WHAT TO PRODUCE:
The answer must consist of each line below that holds the word "Orthez", copied as it stands.
-------- DATASET RECORDS --------
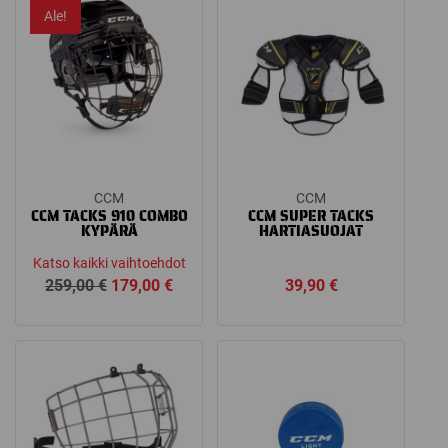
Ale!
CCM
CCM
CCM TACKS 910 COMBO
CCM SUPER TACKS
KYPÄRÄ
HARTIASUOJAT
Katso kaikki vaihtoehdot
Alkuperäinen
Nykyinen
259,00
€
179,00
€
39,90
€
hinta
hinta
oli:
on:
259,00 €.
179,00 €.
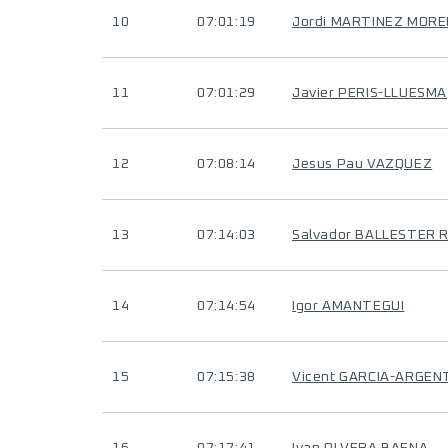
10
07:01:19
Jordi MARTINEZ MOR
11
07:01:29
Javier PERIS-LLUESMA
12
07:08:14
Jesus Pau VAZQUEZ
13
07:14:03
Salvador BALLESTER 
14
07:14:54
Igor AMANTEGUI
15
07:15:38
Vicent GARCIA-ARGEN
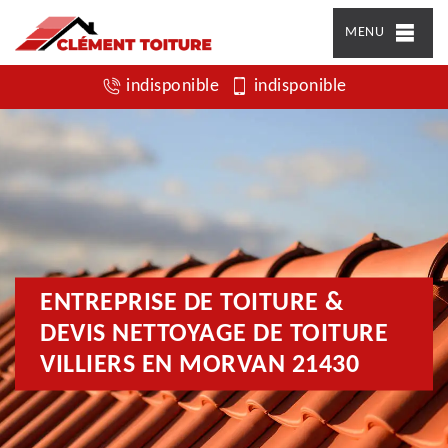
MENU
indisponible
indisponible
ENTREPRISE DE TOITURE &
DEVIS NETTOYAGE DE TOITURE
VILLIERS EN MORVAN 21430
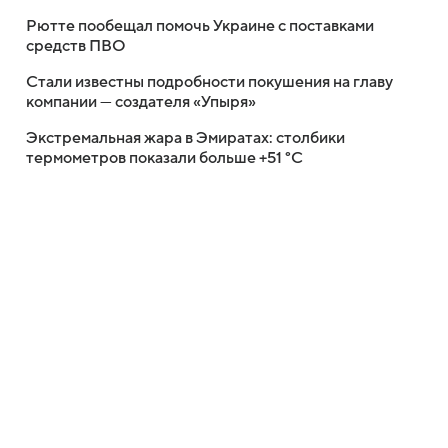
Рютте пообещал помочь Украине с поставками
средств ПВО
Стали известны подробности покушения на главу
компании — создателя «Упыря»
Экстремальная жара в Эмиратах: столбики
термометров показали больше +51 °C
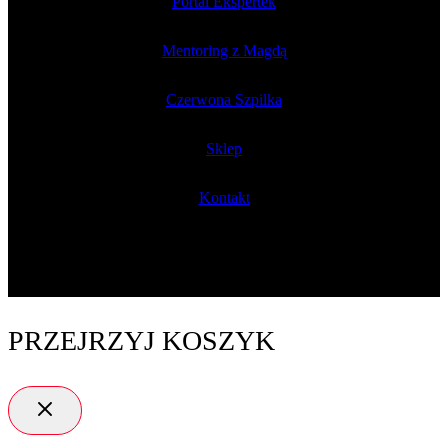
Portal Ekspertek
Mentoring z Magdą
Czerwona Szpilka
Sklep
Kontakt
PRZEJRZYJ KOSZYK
--------
-------- DATASET RECORDS --------
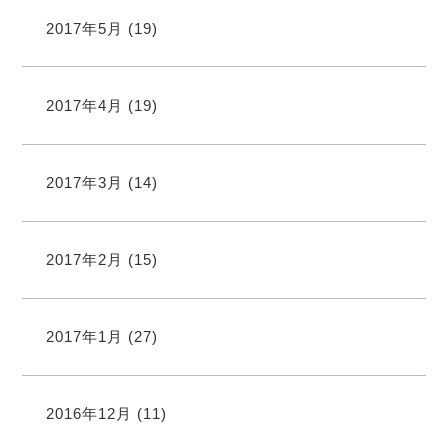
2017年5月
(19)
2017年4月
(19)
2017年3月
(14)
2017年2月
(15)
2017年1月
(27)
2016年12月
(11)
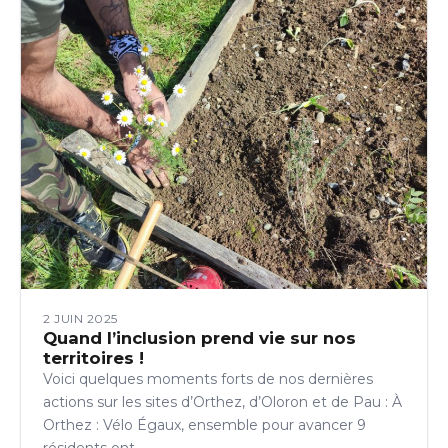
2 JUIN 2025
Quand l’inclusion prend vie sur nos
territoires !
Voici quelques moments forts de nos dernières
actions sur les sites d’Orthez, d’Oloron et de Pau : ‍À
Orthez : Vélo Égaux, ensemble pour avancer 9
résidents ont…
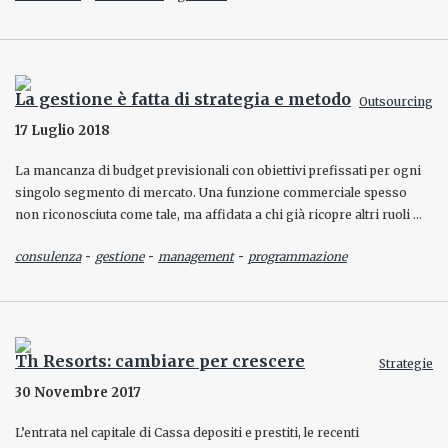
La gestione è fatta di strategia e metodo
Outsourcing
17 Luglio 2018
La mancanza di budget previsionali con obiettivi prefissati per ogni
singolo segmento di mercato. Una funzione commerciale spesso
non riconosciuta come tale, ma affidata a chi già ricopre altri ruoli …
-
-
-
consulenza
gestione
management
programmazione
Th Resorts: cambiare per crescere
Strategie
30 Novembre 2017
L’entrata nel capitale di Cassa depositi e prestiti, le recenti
--------
WRITTEN ANSWER:
actions sur les sites d’Orthez, d’Oloron et de Pau : ‍À
Orthez : Vélo Égaux, ensemble pour avancer 9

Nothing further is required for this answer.